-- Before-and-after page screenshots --
━━━━━━━━━━

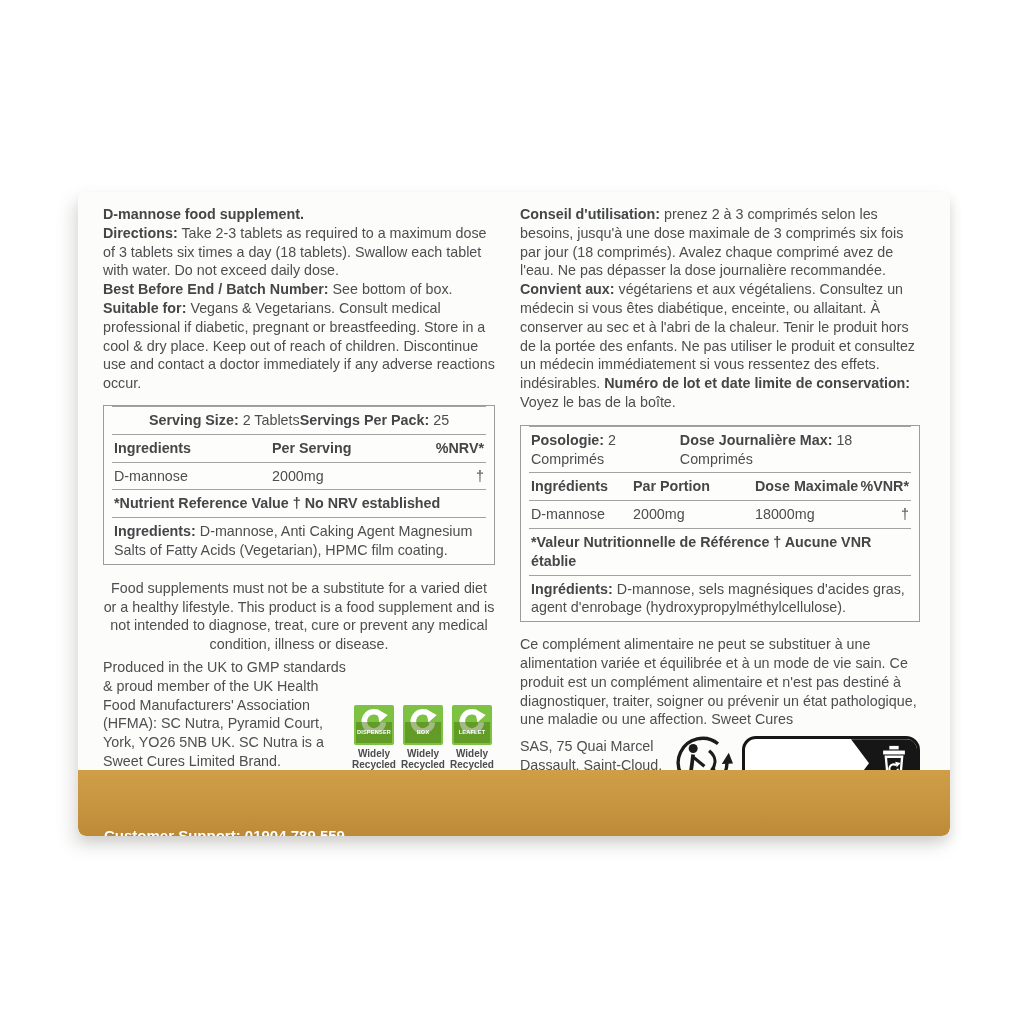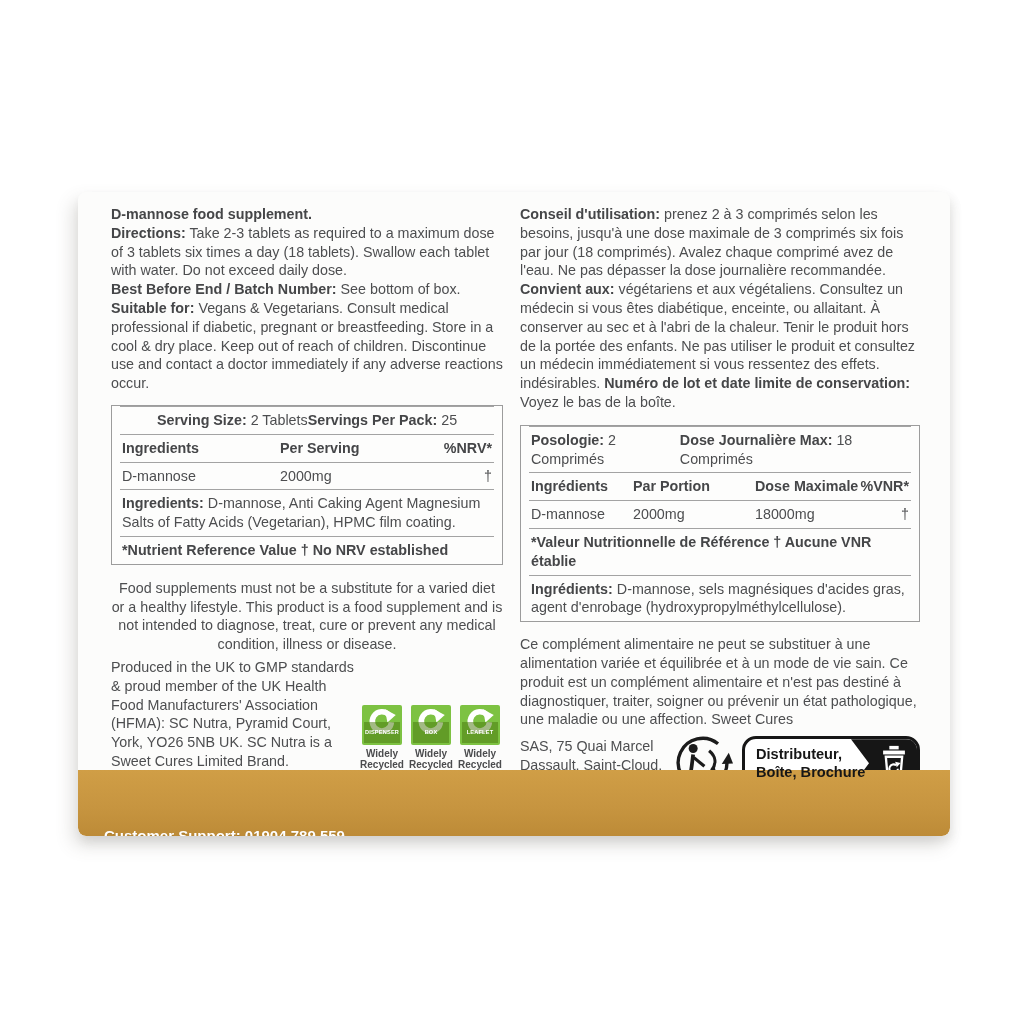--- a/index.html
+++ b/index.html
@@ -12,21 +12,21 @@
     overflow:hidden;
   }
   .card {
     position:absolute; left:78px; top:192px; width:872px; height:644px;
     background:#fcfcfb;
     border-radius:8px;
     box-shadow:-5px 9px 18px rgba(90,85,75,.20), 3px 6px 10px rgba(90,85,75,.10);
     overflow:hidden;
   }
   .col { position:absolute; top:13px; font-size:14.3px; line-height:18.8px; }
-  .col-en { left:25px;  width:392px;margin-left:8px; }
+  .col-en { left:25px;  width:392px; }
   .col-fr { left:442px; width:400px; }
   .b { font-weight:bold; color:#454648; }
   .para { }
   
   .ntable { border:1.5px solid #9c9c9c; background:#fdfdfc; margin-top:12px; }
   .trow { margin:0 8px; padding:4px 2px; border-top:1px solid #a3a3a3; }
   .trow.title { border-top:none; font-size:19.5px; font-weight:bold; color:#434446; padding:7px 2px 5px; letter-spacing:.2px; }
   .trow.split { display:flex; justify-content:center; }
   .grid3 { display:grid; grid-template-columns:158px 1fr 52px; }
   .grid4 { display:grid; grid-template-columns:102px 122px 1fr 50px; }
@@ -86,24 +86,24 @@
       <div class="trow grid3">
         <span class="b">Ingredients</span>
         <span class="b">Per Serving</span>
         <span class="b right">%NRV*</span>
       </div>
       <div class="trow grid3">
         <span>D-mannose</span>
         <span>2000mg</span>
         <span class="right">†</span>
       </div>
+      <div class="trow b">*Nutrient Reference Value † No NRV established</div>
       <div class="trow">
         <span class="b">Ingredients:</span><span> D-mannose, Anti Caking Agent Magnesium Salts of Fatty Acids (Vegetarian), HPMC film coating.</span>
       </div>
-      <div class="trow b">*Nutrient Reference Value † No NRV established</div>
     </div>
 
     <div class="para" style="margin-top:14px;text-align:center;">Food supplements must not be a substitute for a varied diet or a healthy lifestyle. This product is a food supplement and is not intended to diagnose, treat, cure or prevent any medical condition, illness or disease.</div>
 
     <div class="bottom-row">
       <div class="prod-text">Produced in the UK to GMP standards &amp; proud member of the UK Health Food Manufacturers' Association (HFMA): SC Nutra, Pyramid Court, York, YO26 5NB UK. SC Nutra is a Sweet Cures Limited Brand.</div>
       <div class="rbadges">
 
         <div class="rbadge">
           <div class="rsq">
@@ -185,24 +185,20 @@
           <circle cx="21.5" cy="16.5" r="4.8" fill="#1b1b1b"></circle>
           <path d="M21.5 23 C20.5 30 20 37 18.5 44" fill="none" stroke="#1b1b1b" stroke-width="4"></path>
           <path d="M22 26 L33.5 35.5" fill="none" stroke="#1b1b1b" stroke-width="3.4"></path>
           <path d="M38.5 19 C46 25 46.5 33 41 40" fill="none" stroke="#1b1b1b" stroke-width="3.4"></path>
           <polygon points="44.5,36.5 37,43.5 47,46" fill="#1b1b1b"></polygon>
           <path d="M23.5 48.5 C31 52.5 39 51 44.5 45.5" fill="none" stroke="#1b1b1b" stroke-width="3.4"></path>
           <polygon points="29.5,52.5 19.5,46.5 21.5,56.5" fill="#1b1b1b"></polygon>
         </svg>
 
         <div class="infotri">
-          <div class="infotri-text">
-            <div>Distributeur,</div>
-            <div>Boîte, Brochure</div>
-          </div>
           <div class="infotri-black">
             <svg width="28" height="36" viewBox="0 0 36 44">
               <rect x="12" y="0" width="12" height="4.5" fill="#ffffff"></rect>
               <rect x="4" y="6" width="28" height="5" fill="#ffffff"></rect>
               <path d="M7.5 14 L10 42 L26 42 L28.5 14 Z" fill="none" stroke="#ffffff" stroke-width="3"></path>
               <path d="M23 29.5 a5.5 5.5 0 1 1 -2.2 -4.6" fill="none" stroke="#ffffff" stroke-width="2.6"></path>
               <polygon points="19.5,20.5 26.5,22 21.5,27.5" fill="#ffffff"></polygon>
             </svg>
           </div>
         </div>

━━━━━━━━━━

-- Task prompt --
Which lines in the records above hold the string "absolute"? Copy each of them.

-- Result of this exercise --
     position:absolute; left:78px; top:192px; width:872px; height:644px;
   .col { position:absolute; top:13px; font-size:14.3px; line-height:18.8px; }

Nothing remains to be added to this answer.